### Text
We are pleased to report second quarter results that have exceeded our expectations. In our Resource business we experienced modestly higher sawlog prices compared to the first quarter, and we expect prices to continue to increase in Q3.
Our Wood Products segment considerably outperformed our expectations, posting its highest operating income in over five years. Much improved lumber and plywood prices in Q2 justified increased production levels in order to capitalize on pricing and margin opportunities.
Our Real Estate segment continued to be a solid performer in the second quarter of this year with consistent demand for rural recreational and HBU real estate, especially when excluding the impact of two significant land sales in the second quarter of 2011. In total, our quarterly and year-to-date results were stronger than anticipated.

(Dataset items)

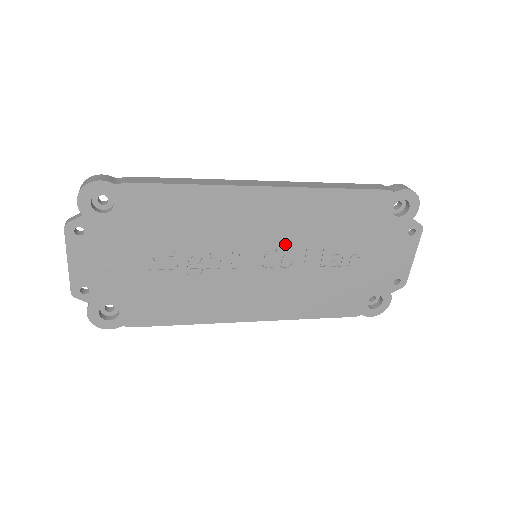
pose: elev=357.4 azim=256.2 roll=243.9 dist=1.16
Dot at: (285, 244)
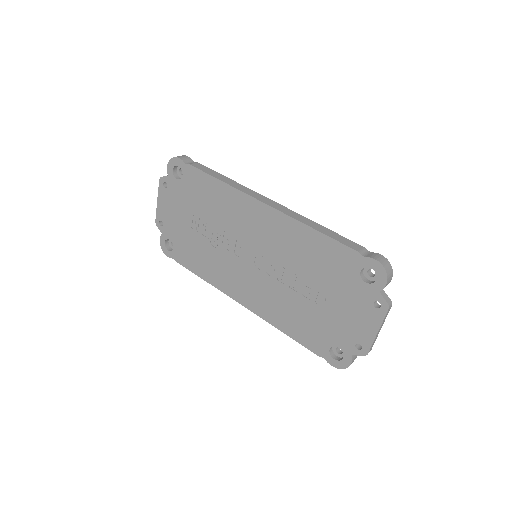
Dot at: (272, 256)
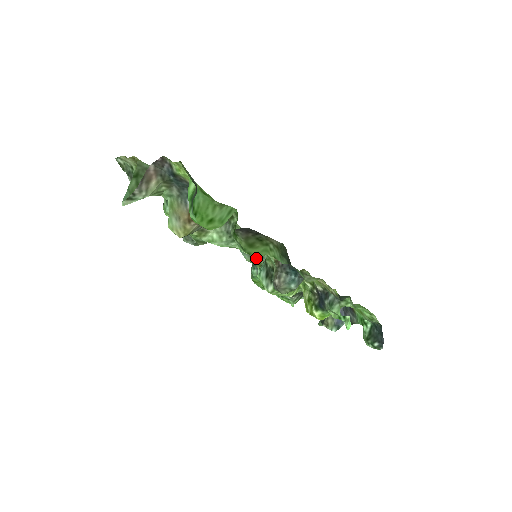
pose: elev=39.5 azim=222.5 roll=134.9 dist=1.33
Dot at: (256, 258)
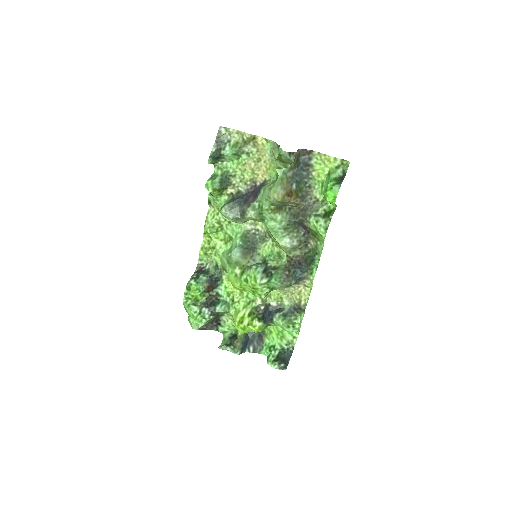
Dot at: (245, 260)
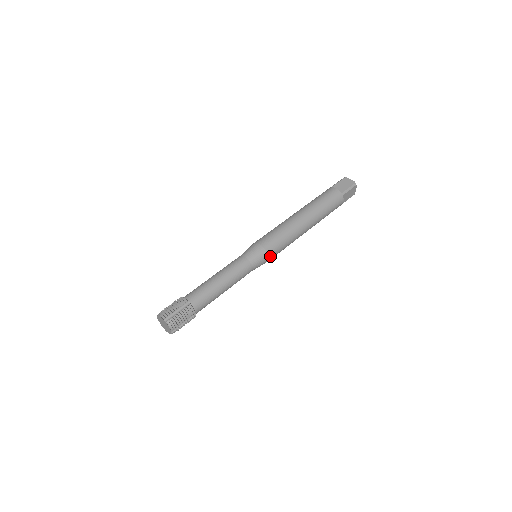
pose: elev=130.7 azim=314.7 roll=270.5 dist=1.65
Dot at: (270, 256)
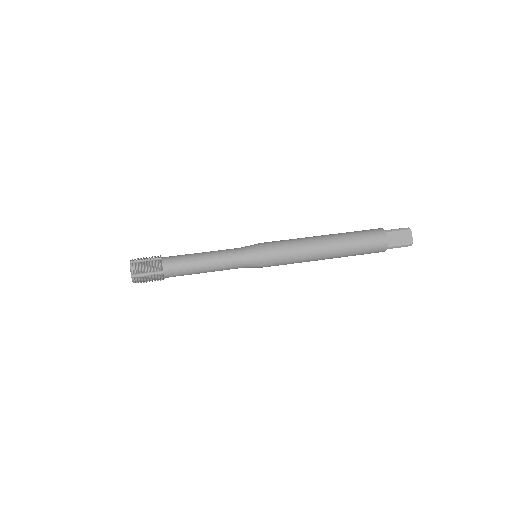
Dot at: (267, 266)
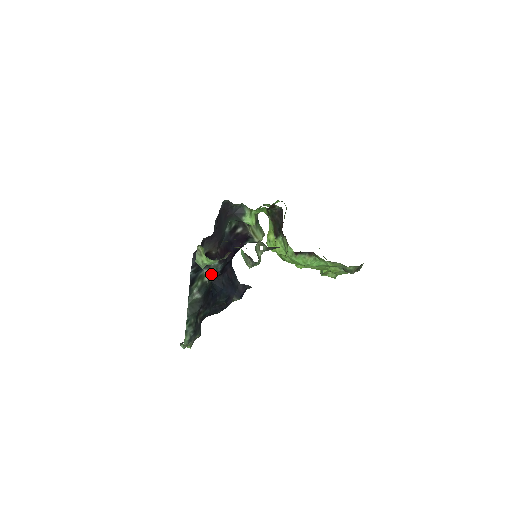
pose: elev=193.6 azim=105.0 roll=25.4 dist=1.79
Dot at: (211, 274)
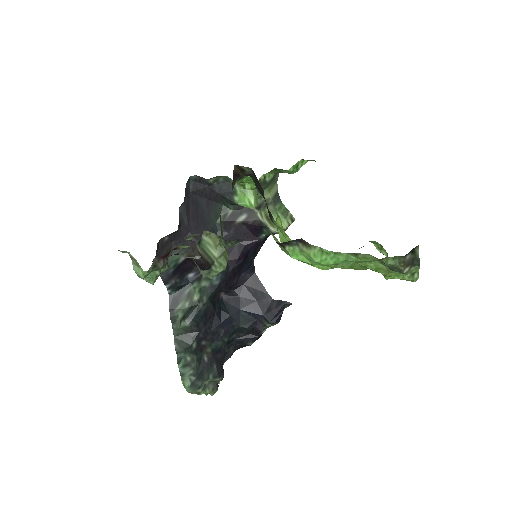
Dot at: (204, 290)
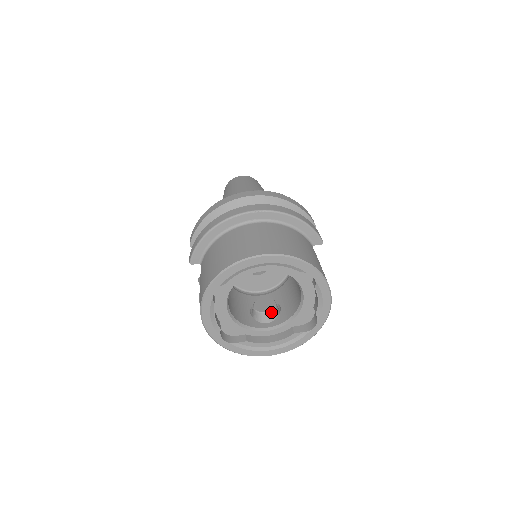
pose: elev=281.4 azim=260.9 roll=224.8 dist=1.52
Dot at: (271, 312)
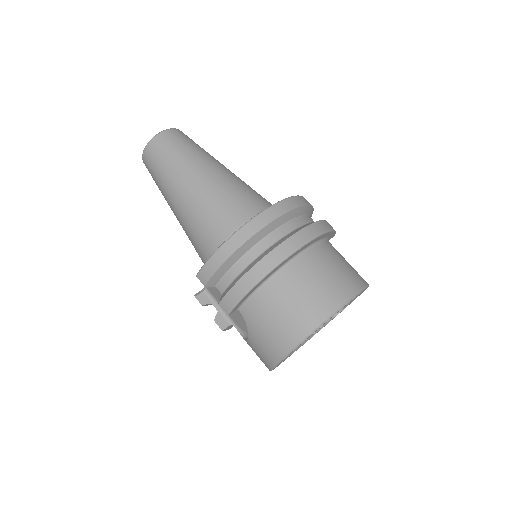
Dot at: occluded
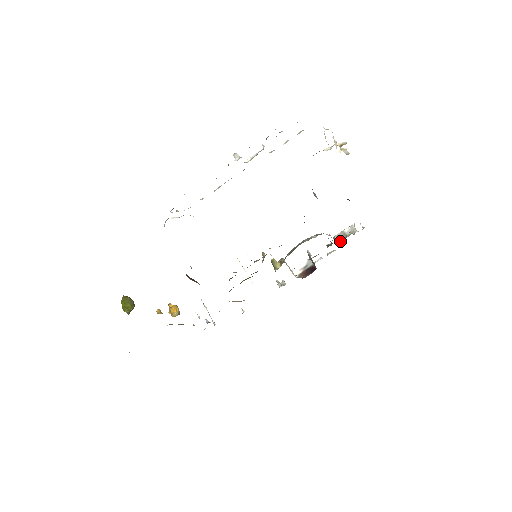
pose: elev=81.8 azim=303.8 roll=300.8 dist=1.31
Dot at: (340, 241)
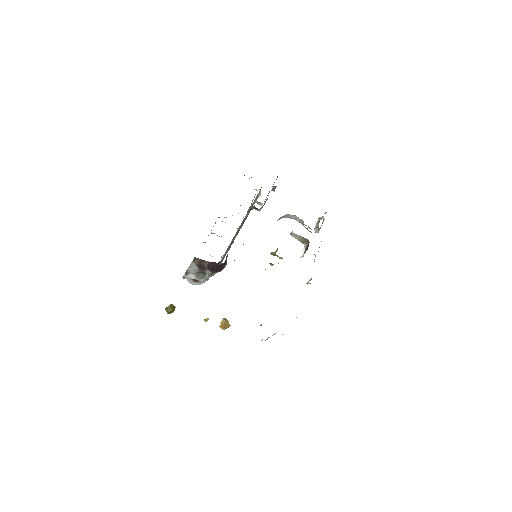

### Required tasks
1. Reproduce the passage of the quarterly results text above that begins at the words "Our Wood Products" and stops after the words "and margin opportunities.".
2. According to the quarterly results text, what did the Wood Products segment post in the second quarter?
3. List every business segment named in the quarterly results text.

### Exercise responses
1.
Our Wood Products segment considerably outperformed our expectations, posting its highest operating income in over five years. Much improved lumber and plywood prices in Q2 justified increased production levels in order to capitalize on pricing and margin opportunities.

2. It posted its highest operating income in over five years.

3.
Resource
Wood Products
Real Estate